TASK A |
In the forum thread about applying to Etihad or Emirates, why did the first poster find the airlines' career websites not very useful?
TASK B |
Carry on the forum thread about sending a job application to Etihad or Emirates from where it stops.

DOCUMENT EXCERPT |
# Etihad / Emirates



## KeepDiscovering (Jan 10, 2009)

Hi, I am working in the industry and looking for a change. I would like to submit an unsolicited job application to Etihad or Emirarates Airlines to try my luck.

Does anyone know if they have a general recruitment email address or mailing contact on which I can send my application? I had a look on their career websites but they are vacancy-specific so not too useful. 

Thanks.


----------



## Jynxgirl (Nov 27, 2009)

I am not going to speak for everyone on the site, but I would not give out a personal email address of an hr contact for a reference for a job position (if I had one) to someone I did not know and could not vouch for. Best to apply directly for the jobs as the site is set up that way for a reason. Make sure your resume is up to date and very specific and direct. State what you can do for pertaining directly to the job posting and how your qualifications can be utilized. Highlight your skills. Most companies utilize a cv word database that searches and categories, as well as junks, many resumes. There are thousands of people applying for online job positions. Its a tough world out there! Good luck.

DATA EXCERPT |
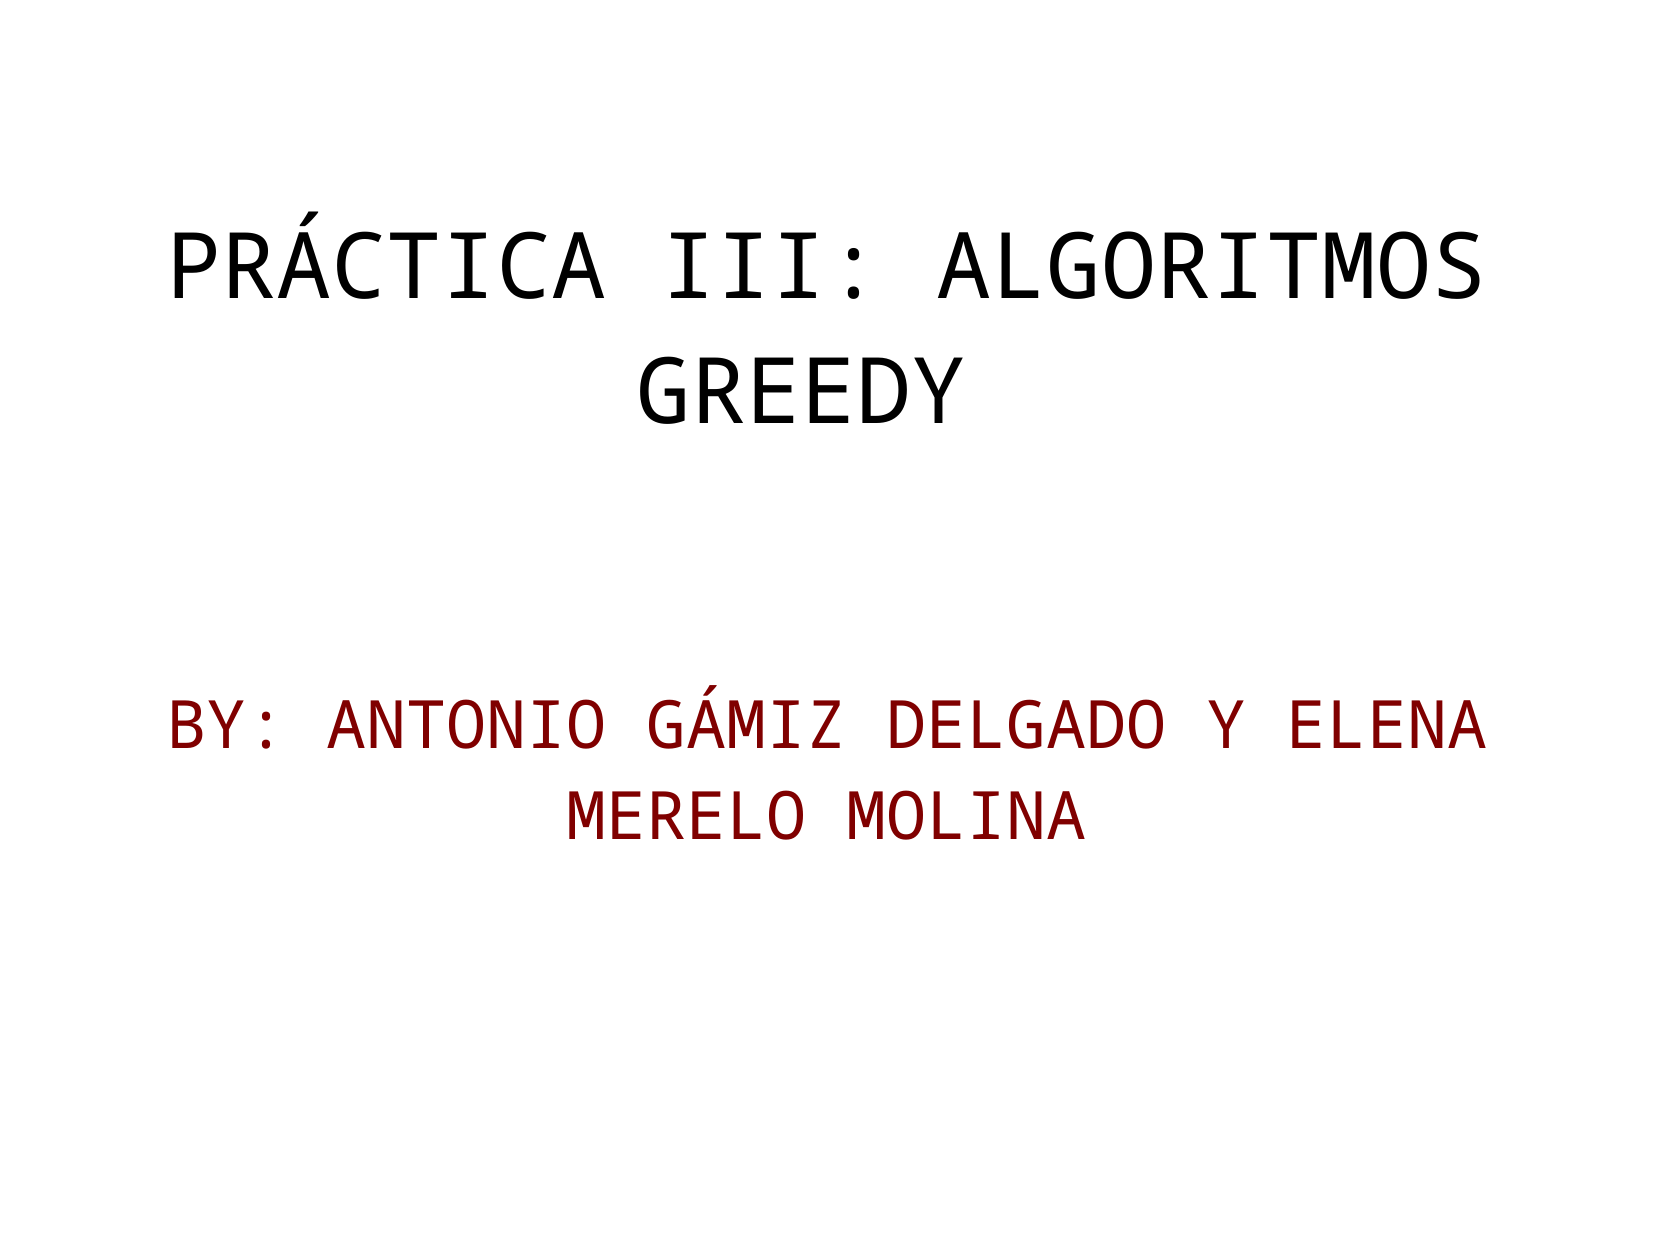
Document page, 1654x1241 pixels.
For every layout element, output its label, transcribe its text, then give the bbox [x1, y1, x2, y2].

RIGHT ANSWER A |
They are vacancy-specific.

RIGHT ANSWER B |
----------



## CarlZA (Nov 12, 2008)

KeepDiscovering said:


> Hi, I am working in the industry and looking for a change. I would like to submit an unsolicited job application to Etihad or Emirarates Airlines to try my luck.
> 
> Does anyone know if they have a general recruitment email address or mailing contact on which I can send my application? I had a look on their career websites but they are vacancy-specific so not too useful.
> 
> Thanks.


Doing a quick search on Etihads' Recruitment shows a few oppurtunities. 

I'd start there first or approach them telephonically. These days anyone can send an e-mail - it's worth a try.


----------



## Taurean (Jun 17, 2010)

for emirates, you can visit Welcome to Emirates Group Careers Centre - Work for Emirates
all the best...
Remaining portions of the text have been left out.